[Given information — start]

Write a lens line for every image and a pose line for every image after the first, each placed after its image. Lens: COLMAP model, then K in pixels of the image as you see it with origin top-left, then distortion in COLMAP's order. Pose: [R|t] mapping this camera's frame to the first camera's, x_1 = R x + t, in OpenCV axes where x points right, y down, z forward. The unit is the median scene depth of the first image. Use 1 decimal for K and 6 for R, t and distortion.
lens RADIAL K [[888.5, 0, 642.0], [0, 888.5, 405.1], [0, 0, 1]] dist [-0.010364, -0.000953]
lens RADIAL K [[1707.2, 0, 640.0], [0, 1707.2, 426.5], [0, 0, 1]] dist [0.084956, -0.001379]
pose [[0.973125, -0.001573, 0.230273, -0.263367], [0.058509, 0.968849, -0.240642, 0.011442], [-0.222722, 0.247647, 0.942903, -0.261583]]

[Given information — finish]
[Given information — start]

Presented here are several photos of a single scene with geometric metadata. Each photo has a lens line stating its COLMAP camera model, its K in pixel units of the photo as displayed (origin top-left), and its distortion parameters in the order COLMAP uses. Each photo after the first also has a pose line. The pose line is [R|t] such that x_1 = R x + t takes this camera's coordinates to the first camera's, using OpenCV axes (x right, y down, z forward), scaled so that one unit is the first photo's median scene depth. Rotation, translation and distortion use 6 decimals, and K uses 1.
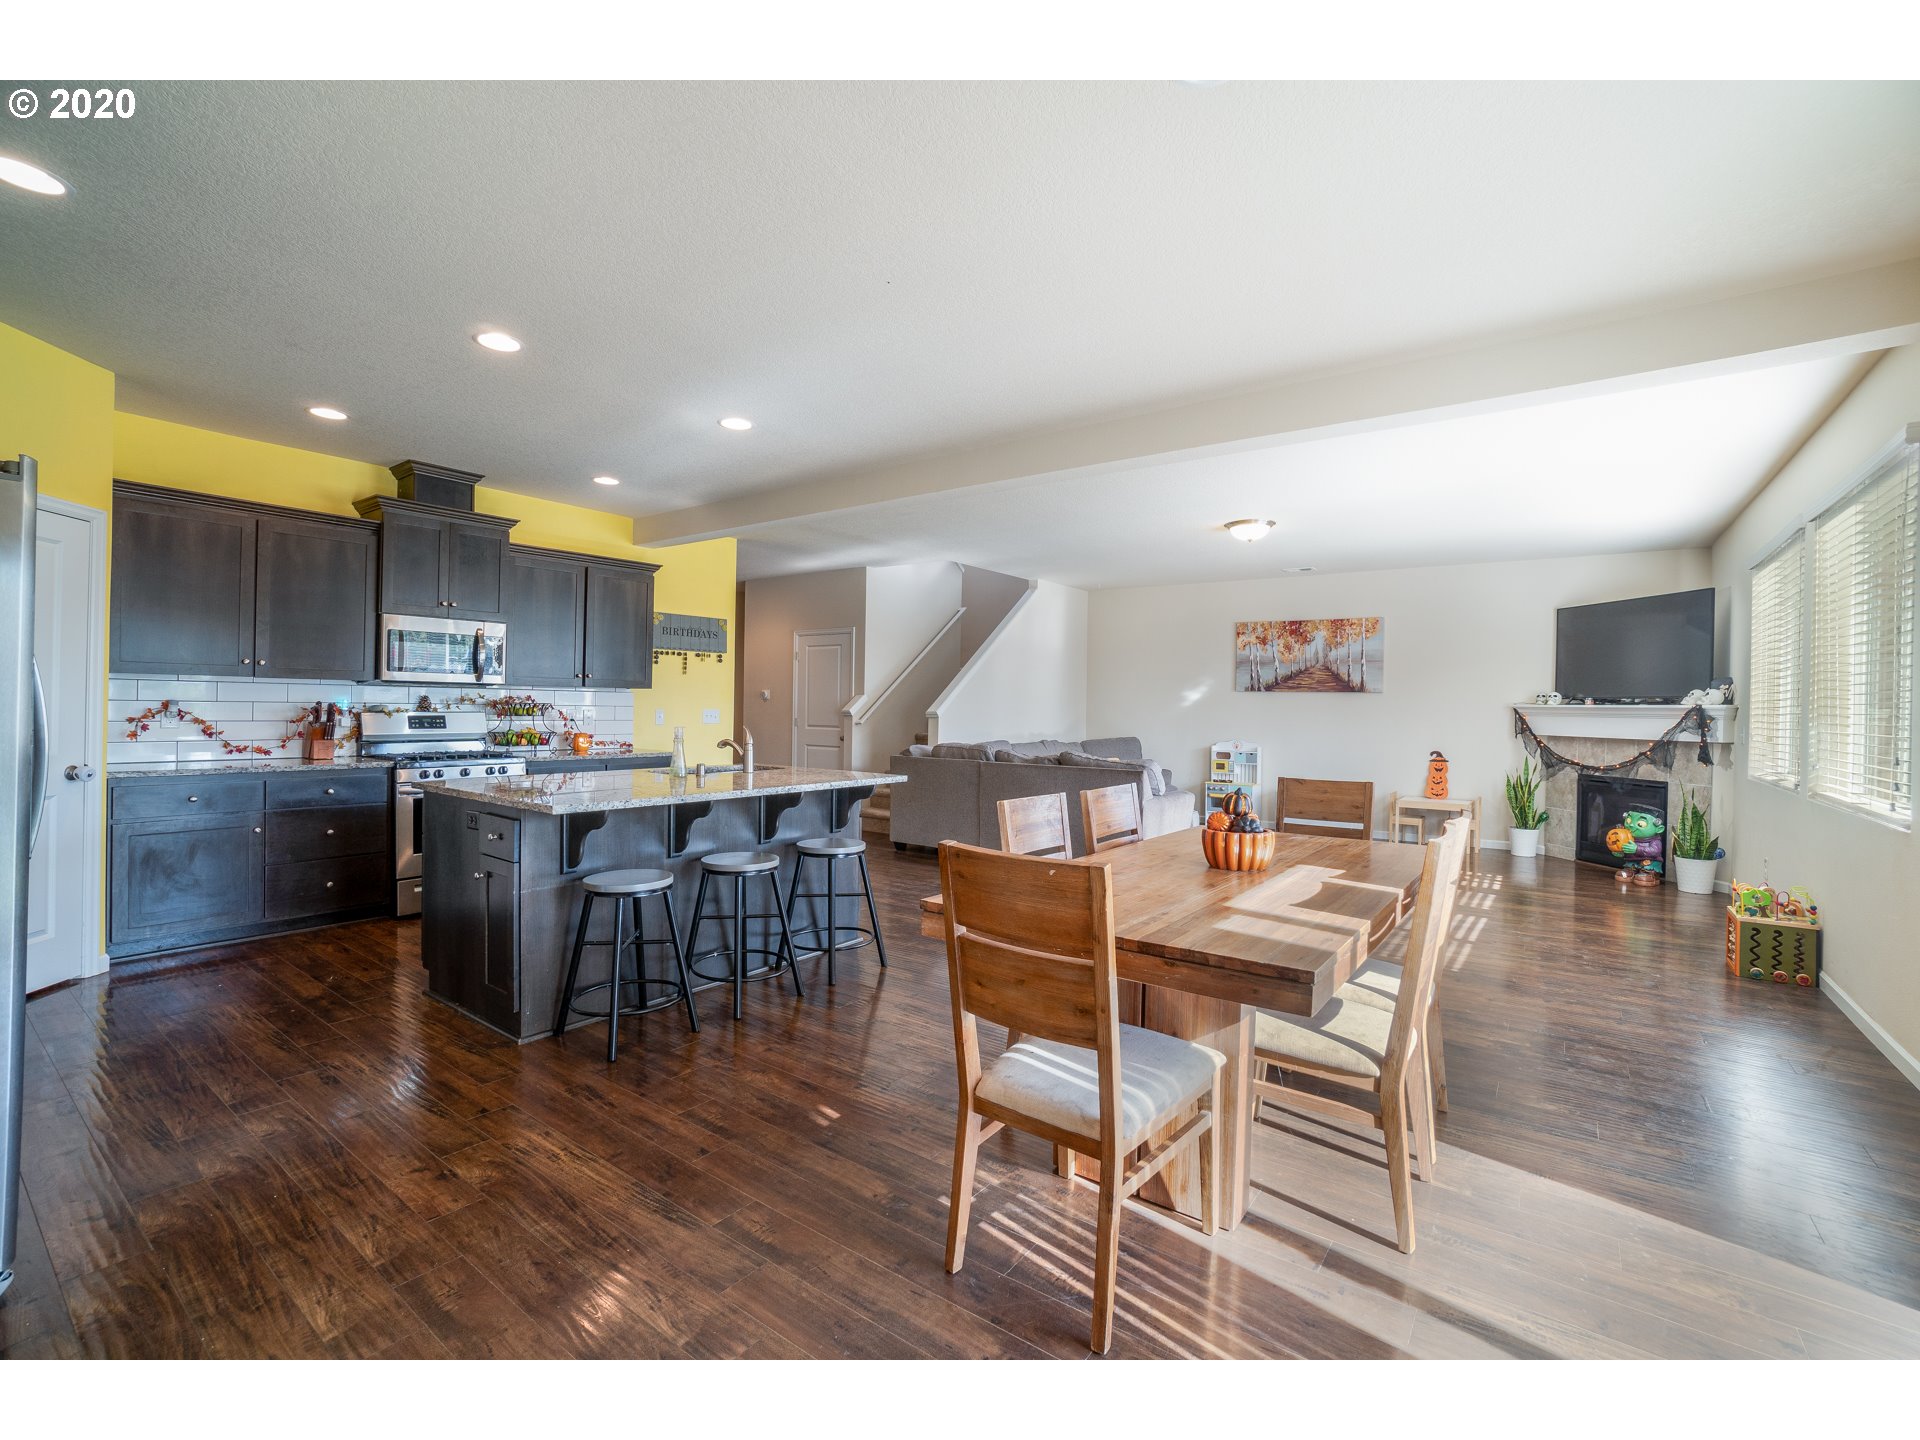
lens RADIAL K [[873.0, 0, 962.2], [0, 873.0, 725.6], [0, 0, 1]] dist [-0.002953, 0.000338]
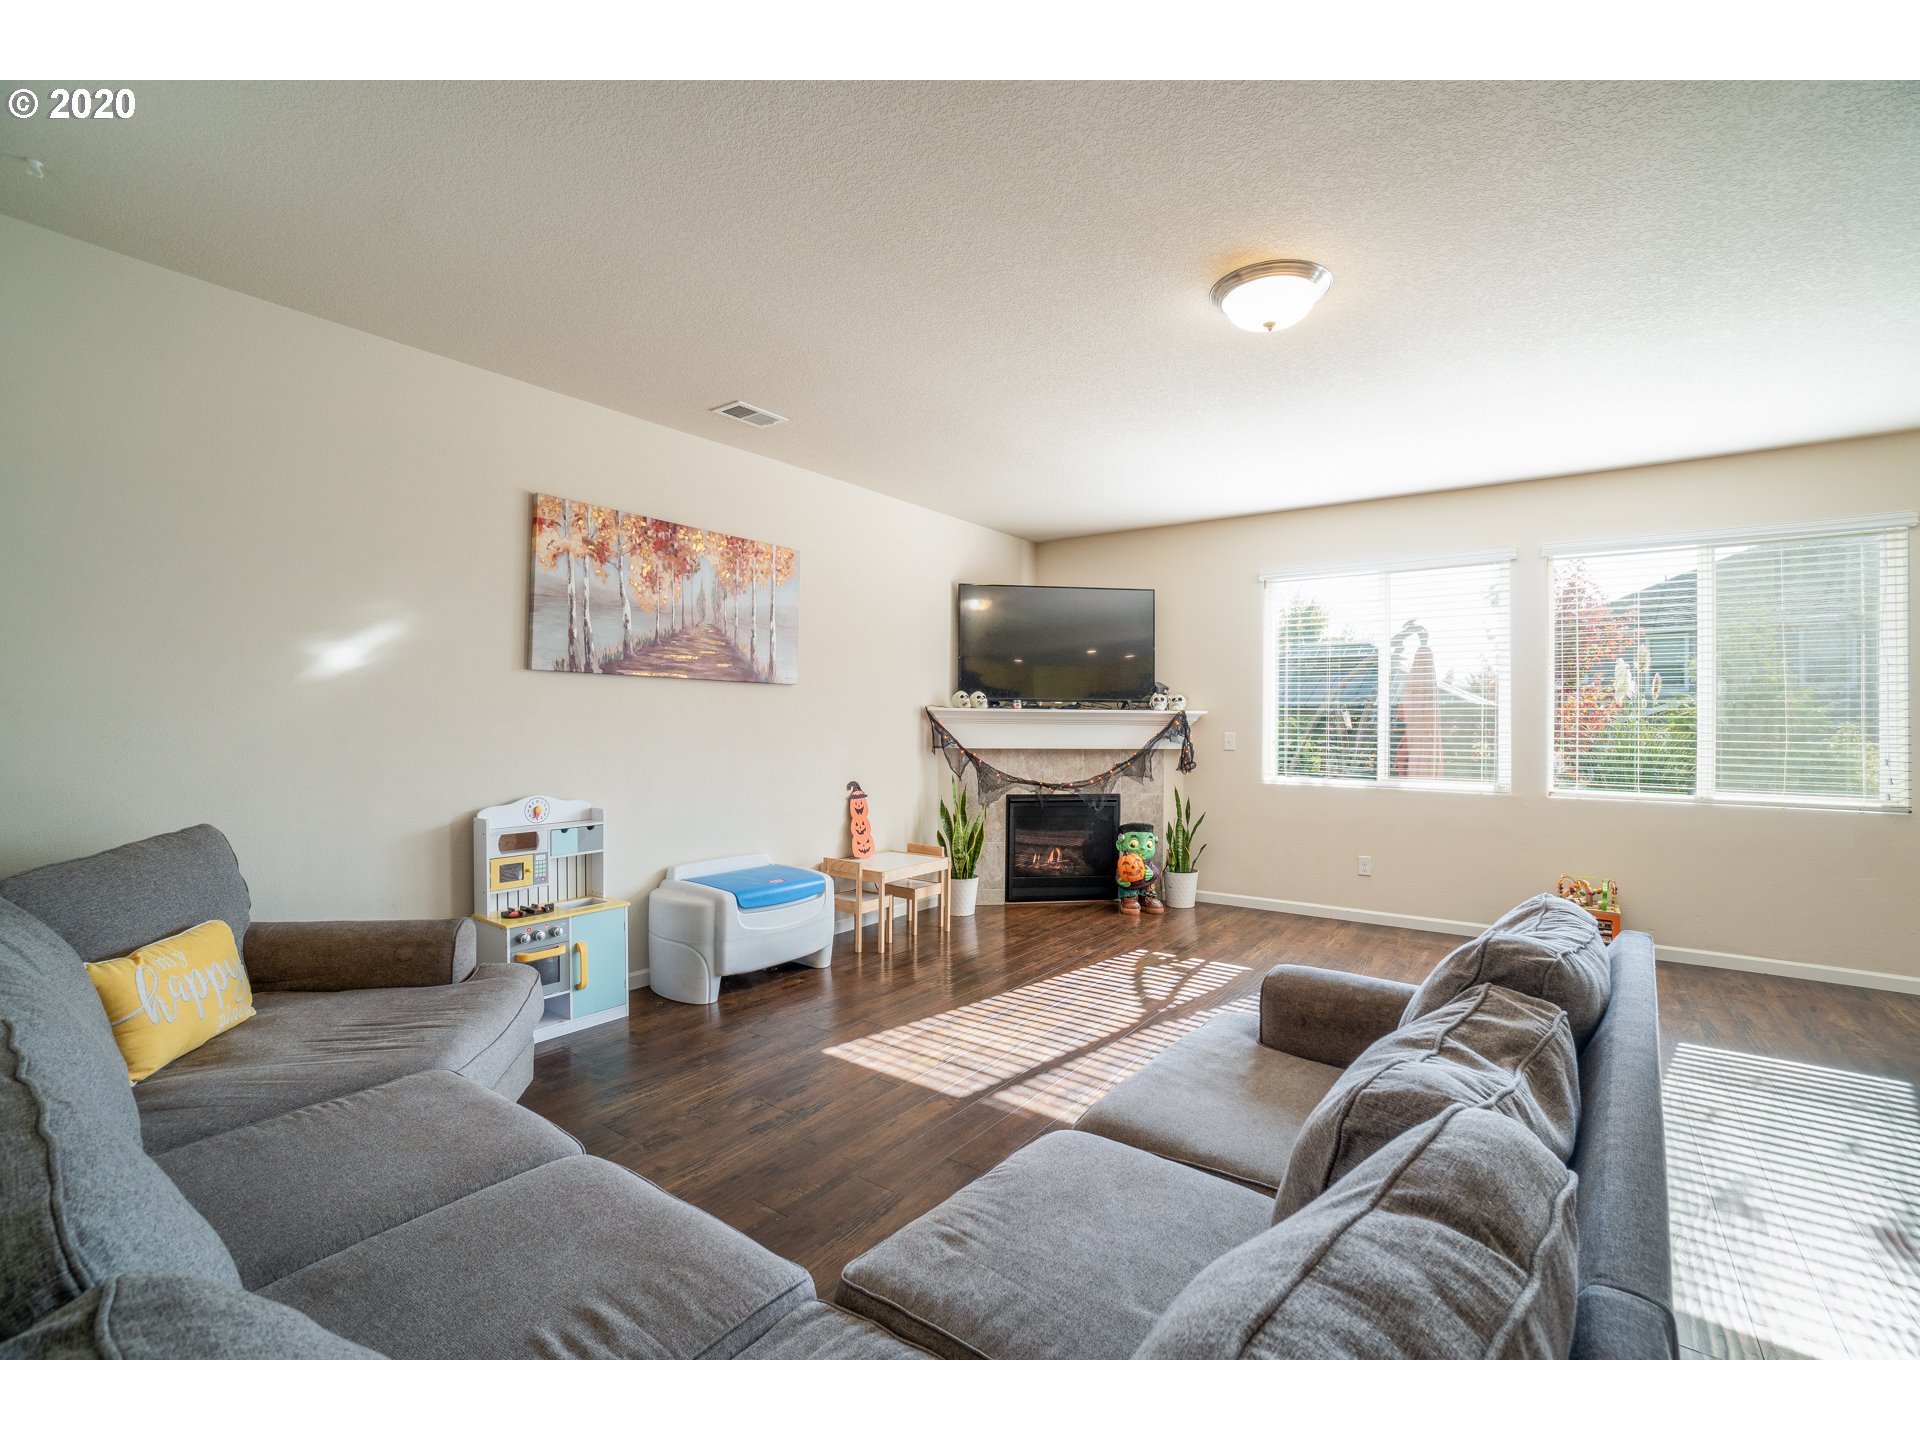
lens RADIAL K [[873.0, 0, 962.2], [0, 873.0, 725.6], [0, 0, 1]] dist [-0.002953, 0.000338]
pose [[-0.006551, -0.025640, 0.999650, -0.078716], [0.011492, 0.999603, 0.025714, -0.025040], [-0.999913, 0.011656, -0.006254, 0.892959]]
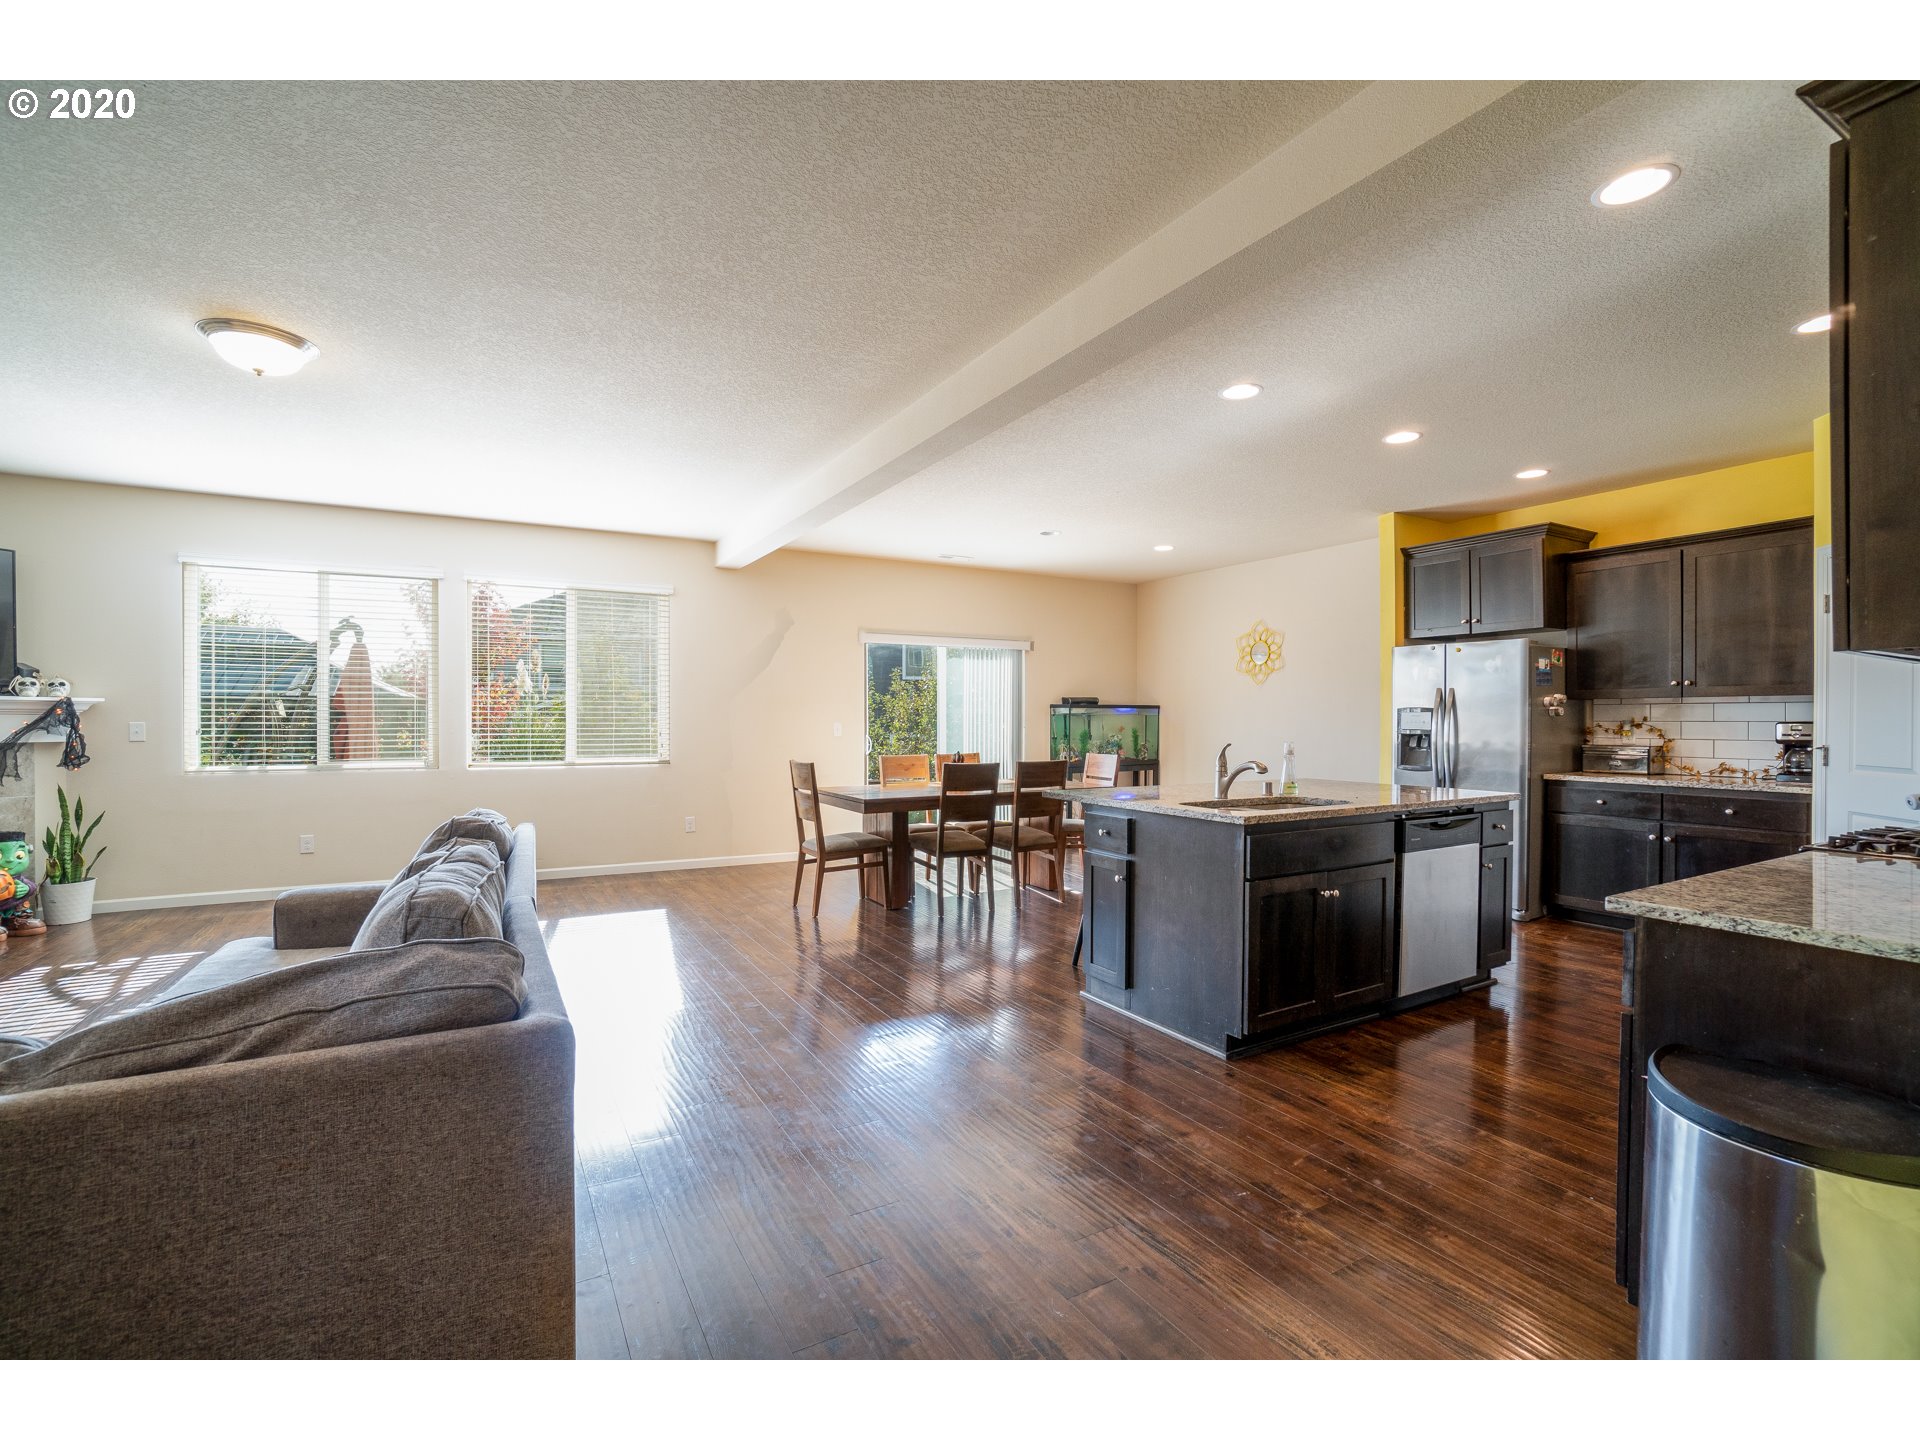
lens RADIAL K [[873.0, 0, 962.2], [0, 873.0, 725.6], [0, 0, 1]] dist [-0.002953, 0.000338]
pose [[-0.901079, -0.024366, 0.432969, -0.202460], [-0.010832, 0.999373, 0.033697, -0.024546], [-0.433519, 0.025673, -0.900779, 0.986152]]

[Given information — finish]

◆ Task objective
Lay out the records in the stretch from the line containing "Write a lens" through the line containing "0.247647, 0.942903, -0.261583]]" as a two-column CSV with the headers prompt_text and response_text. Give one row per record, placing its text and its answer each in a single quoted field with line breaks replaced by spaces.

◆ Answer space
prompt_text,response_text
"Write a lens line for every image and a pose line for every image after the first, each placed after its image. Lens: COLMAP model, then K in pixels of the image as you see it with origin top-left, then distortion in COLMAP's order. Pose: [R|t] mapping this camera's frame to the first camera's, x_1 = R x + t, in OpenCV axes where x points right, y down, z forward. The unit is the median scene depth of the first image. Use 1 decimal for K and 6 for R, t and distortion.","lens RADIAL K [[888.5, 0, 642.0], [0, 888.5, 405.1], [0, 0, 1]] dist [-0.010364, -0.000953] lens RADIAL K [[1707.2, 0, 640.0], [0, 1707.2, 426.5], [0, 0, 1]] dist [0.084956, -0.001379] pose [[0.973125, -0.001573, 0.230273, -0.263367], [0.058509, 0.968849, -0.240642, 0.011442], [-0.222722, 0.247647, 0.942903, -0.261583]]"